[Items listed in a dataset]

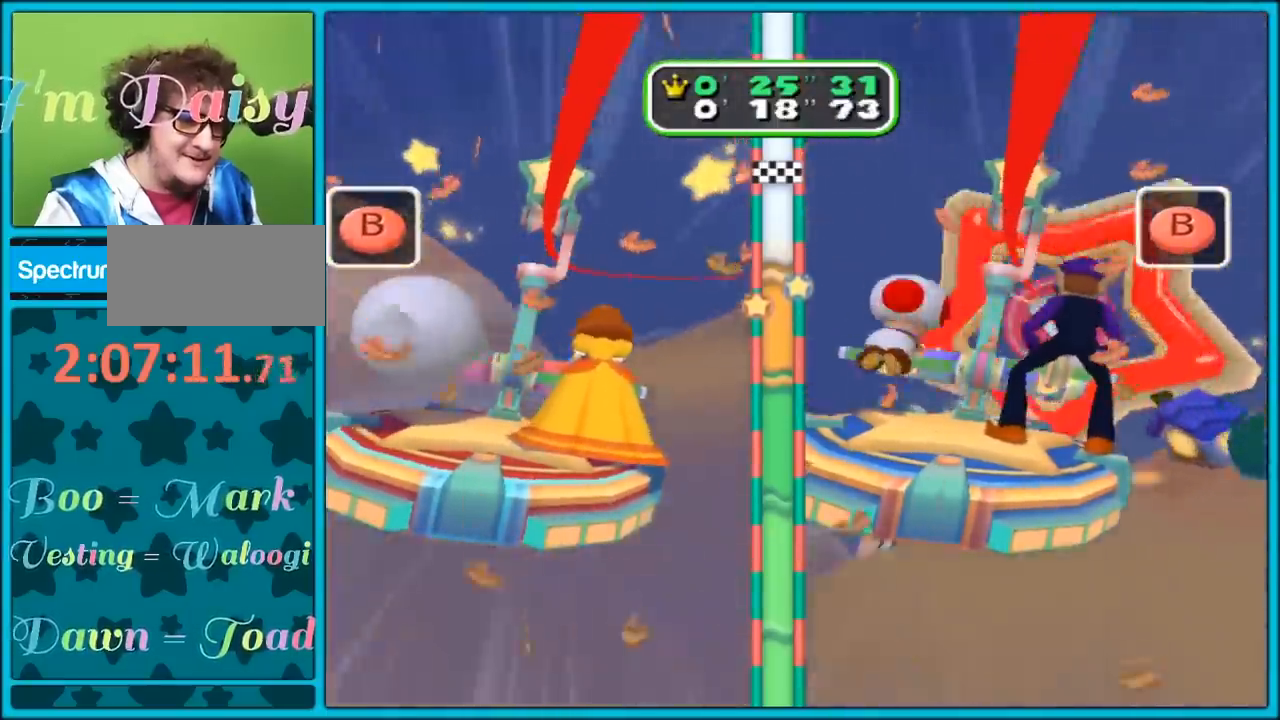
{"buttons": [], "left_stick": "center", "right_stick": "center", "events": [[17, "B", "up"], [67, "B", "down"], [117, "B", "up"], [167, "B", "down"], [200, "B", "up"], [250, "B", "down"], [317, "B", "up"], [383, "B", "down"], [417, "B", "up"], [467, "B", "down"], [500, "B", "up"]]}
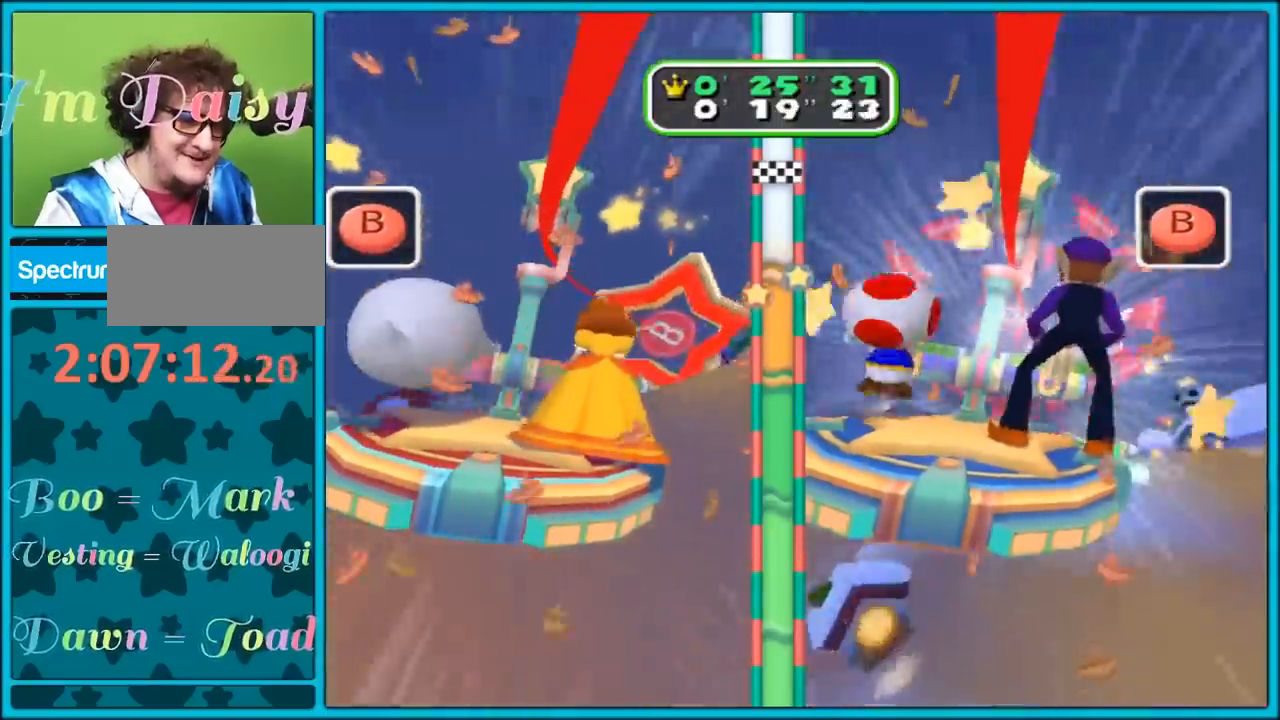
{"buttons": ["B"], "left_stick": "center", "right_stick": "center", "events": [[83, "B", "down"], [117, "B", "up"], [183, "B", "down"], [217, "B", "up"], [267, "B", "down"], [317, "B", "up"], [383, "B", "down"], [417, "B", "up"], [483, "B", "down"]]}
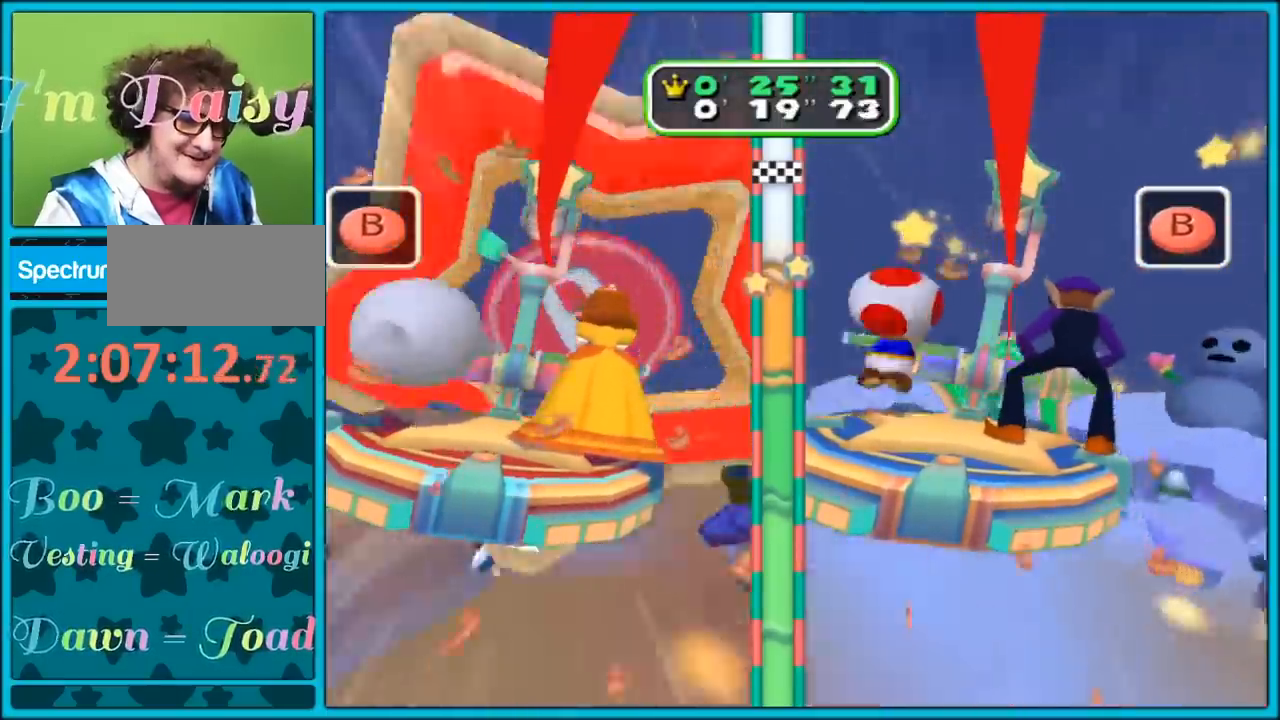
{"buttons": ["B"], "left_stick": "center", "right_stick": "center", "events": [[17, "B", "up"], [67, "B", "down"], [100, "B", "up"], [150, "B", "down"], [200, "B", "up"], [267, "B", "down"], [317, "B", "up"], [350, "B", "down"], [400, "B", "up"], [467, "B", "down"]]}
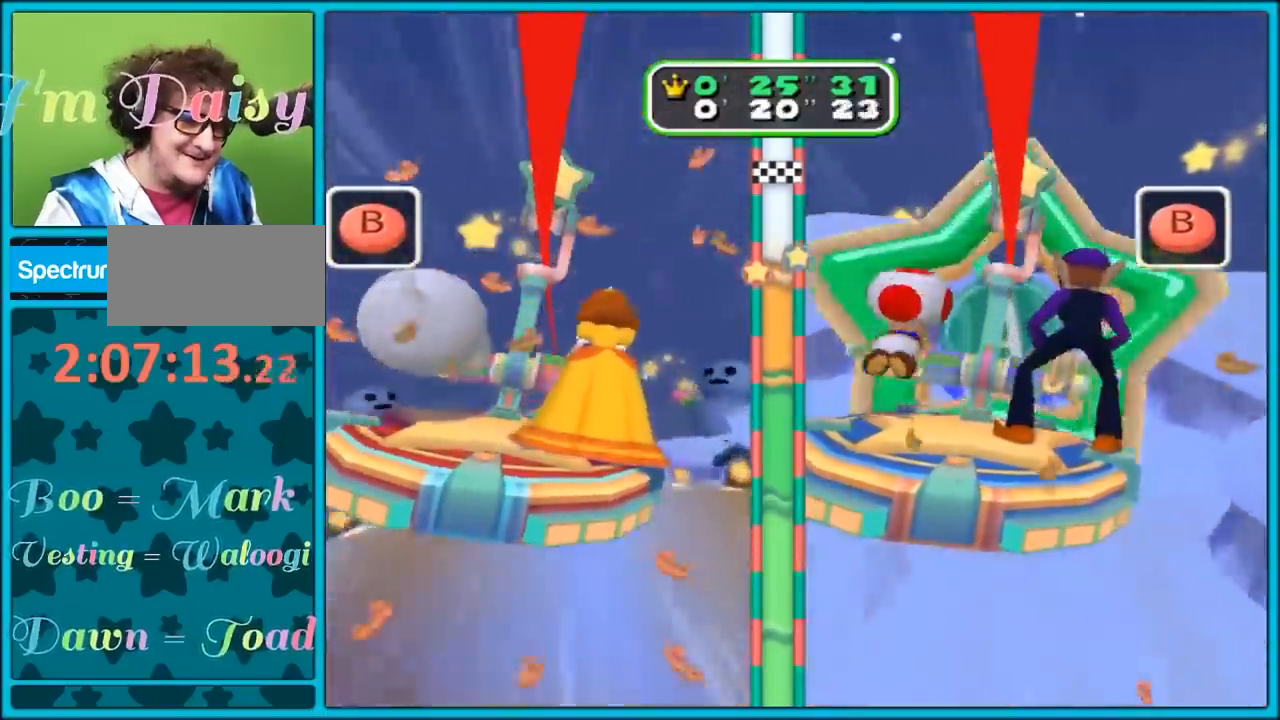
{"buttons": [], "left_stick": "center", "right_stick": "center", "events": [[17, "B", "up"], [50, "B", "down"], [100, "B", "up"], [150, "B", "down"], [200, "B", "up"], [233, "B", "down"], [383, "B", "up"], [433, "B", "down"], [483, "B", "up"]]}
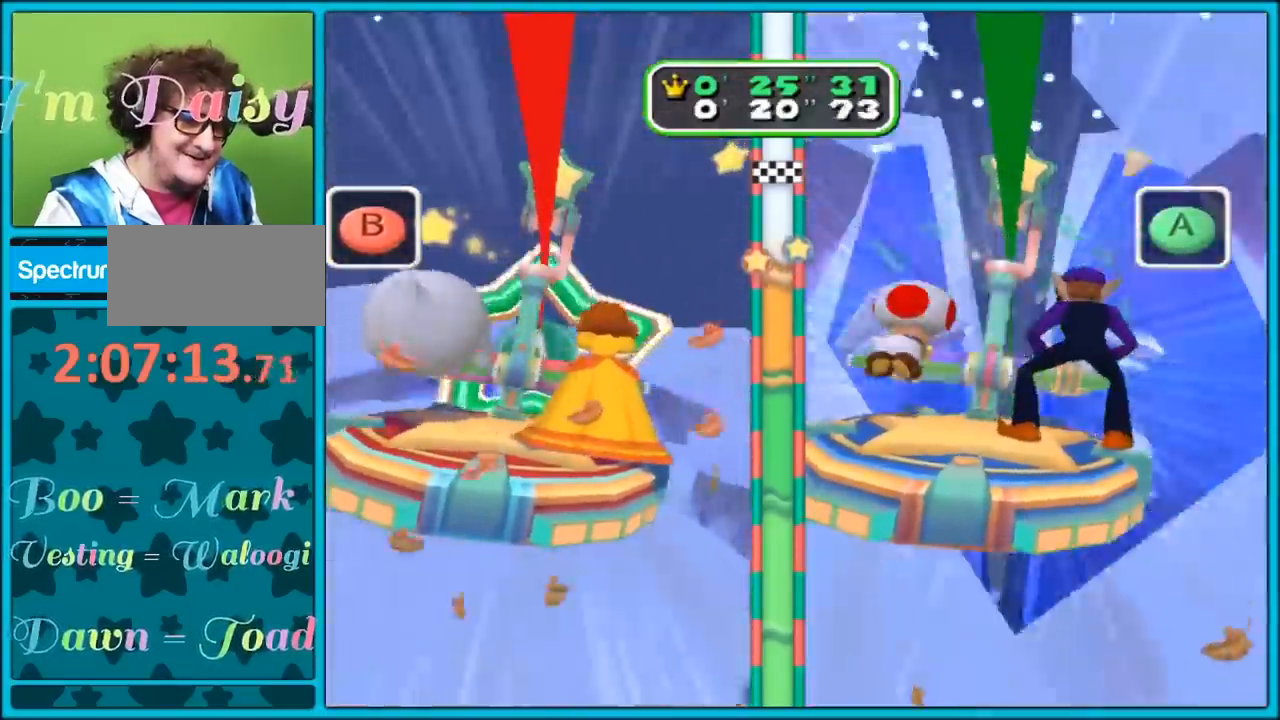
{"buttons": ["A"], "left_stick": "center", "right_stick": "center", "events": [[50, "B", "down"], [100, "B", "up"], [183, "A", "down"], [183, "X", "down"], [217, "X", "up"], [250, "A", "up"], [300, "A", "down"], [350, "A", "up"], [400, "A", "down"], [433, "A", "up"], [483, "A", "down"]]}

*Activity*
Return the entries above exactly as they appear. Pictures should not be copied.

*Reply*
{"buttons": [], "left_stick": "center", "right_stick": "center", "events": [[17, "B", "up"], [67, "B", "down"], [117, "B", "up"], [167, "B", "down"], [200, "B", "up"], [250, "B", "down"], [317, "B", "up"], [383, "B", "down"], [417, "B", "up"], [467, "B", "down"], [500, "B", "up"]]}
{"buttons": ["B"], "left_stick": "center", "right_stick": "center", "events": [[83, "B", "down"], [117, "B", "up"], [183, "B", "down"], [217, "B", "up"], [267, "B", "down"], [317, "B", "up"], [383, "B", "down"], [417, "B", "up"], [483, "B", "down"]]}
{"buttons": ["B"], "left_stick": "center", "right_stick": "center", "events": [[17, "B", "up"], [67, "B", "down"], [100, "B", "up"], [150, "B", "down"], [200, "B", "up"], [267, "B", "down"], [317, "B", "up"], [350, "B", "down"], [400, "B", "up"], [467, "B", "down"]]}
{"buttons": [], "left_stick": "center", "right_stick": "center", "events": [[17, "B", "up"], [50, "B", "down"], [100, "B", "up"], [150, "B", "down"], [200, "B", "up"], [233, "B", "down"], [383, "B", "up"], [433, "B", "down"], [483, "B", "up"]]}
{"buttons": ["A"], "left_stick": "center", "right_stick": "center", "events": [[50, "B", "down"], [100, "B", "up"], [183, "A", "down"], [183, "X", "down"], [217, "X", "up"], [250, "A", "up"], [300, "A", "down"], [350, "A", "up"], [400, "A", "down"], [433, "A", "up"], [483, "A", "down"]]}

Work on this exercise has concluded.